◆ **Page excerpt**:
# Thread: internal semi-direct product with homomorphism

1. ## internal semi-direct product with homomorphism

Let H be a cyclic group under addition. Let q=internal semidirect product between Zn and Z2. Let f: H to H be the inversion automorphism defined byf(x)=-x. Define a: Z2 to Aut(H) to be the homomorphism that maps a(1)=f. Show Zn qa Z2 is isomorphic to Dn by identifying two generators in Zn qa Z2 that satisfy the relations for Dn.
Note: (1) f is an element of Aut(H) and a is a well-defined homomorphism since f is an order 2 element of Aut(h).
(2) If H=Z, then Z qa Z2 is isomorphic to the infinite dihedral group.
I really have no idea how to find the generators in Zn qa Z2, anyhelp on this would be great!!!

2. Originally Posted by aabsdr
Let H be a cyclic group under addition. Let q=internal semidirect product between Zn and Z2. Let f: H to H be the inversion automorphism defined byf(x)=-x. Define a: Z2 to Aut(H) to be the homomorphism that maps a(1)=f. Show Zn qa Z2 is isomorphic to Dn by identifying two generators in Zn qa Z2 that satisfy the relations for Dn.
Note: (1) f is an element of Aut(H) and a is a well-defined homomorphism since f is an order 2 element of Aut(h).
(2) If H=Z, then Z qa Z2 is isomorphic to the infinite dihedral group.
I really have no idea how to find the generators in Zn qa Z2, anyhelp on this would be great!!!

This is a very confusing (confused?) question:

(i) It seems to be that $\displaystyle H=\mathbb{Z}_n$ ;

(ii) Internal (semi)direct product exists when we form it from two subgroups identified in some given group. Which group are $\displaystyle \mathbb{Z}_n\,,\,\mathbb{Z}_2$ taken from so that we can

talk of their internal semidirect product??

(iii) We have the semidirect product $\displaystyle \mathbb{Z}_n \rtimes_a \mathbb{Z}_2$ , where $\displaystyle a$ acts on $\displaystyle \mathbb{Z}_n$ by means of the inversion automorphism: $\displaystyle a\cdot k:= -k\,,\,k\in\mathbb{Z}_n$ ( against my

instincts, I write $\displaystyle a\cdot k$ instead of $\displaystyle k^a$ since the OP insists, apparently, on an additive notation).

From the above we see that H is...inexistent, or if you prefer unnecessary.

So let's say we have the outer semidirect product $\displaystyle K:=\mathbb{Z}_n \rtimes_a\mathbb{Z}_2$ , where $\displaystyle a\cdot k:= -k\,,\,\,\forall k\in\mathbb{Z}_n$.

Suppose $\displaystyle \mathbb{Z}_n=<1_n=1\!\!\!\pmod n>=\{0,1,2,\ldots,n-1\}\!\!\!\pmod n\,,\,\,\mathbb{Z}_2$ $\displaystyle =<1_2=1\!\!\!\pmod 2>=\{0,1\}\!\!\!\pmod 2$ , with both written additively modulo n, 2, resp.

◆ **Tasks**:
- a) According to the thread, what is Z qa Z2 isomorphic to when H=Z?
- b) Write out the part of the thread that opens with the words containing "This is a very" and closes with "an additive notation).".
Use only the thread for what comes next.

◆ **Source material**:
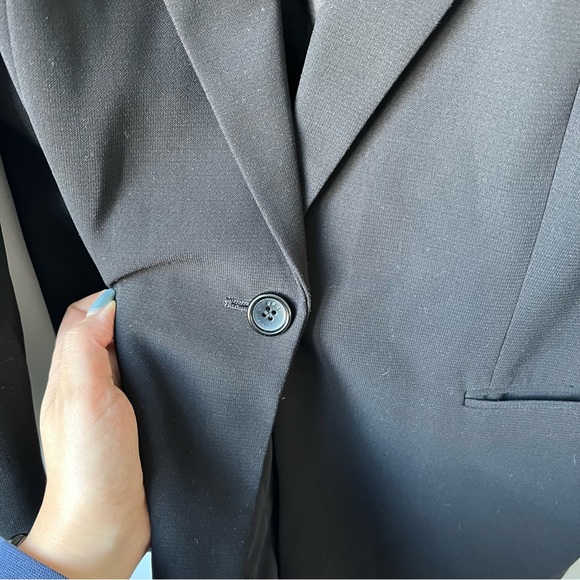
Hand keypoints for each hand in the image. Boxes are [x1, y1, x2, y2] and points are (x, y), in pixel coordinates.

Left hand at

◆ **Set of answers**:
- a) The infinite dihedral group.

- b)
This is a very confusing (confused?) question:

(i) It seems to be that $\displaystyle H=\mathbb{Z}_n$ ;

(ii) Internal (semi)direct product exists when we form it from two subgroups identified in some given group. Which group are $\displaystyle \mathbb{Z}_n\,,\,\mathbb{Z}_2$ taken from so that we can

talk of their internal semidirect product??

(iii) We have the semidirect product $\displaystyle \mathbb{Z}_n \rtimes_a \mathbb{Z}_2$ , where $\displaystyle a$ acts on $\displaystyle \mathbb{Z}_n$ by means of the inversion automorphism: $\displaystyle a\cdot k:= -k\,,\,k\in\mathbb{Z}_n$ ( against my

instincts, I write $\displaystyle a\cdot k$ instead of $\displaystyle k^a$ since the OP insists, apparently, on an additive notation).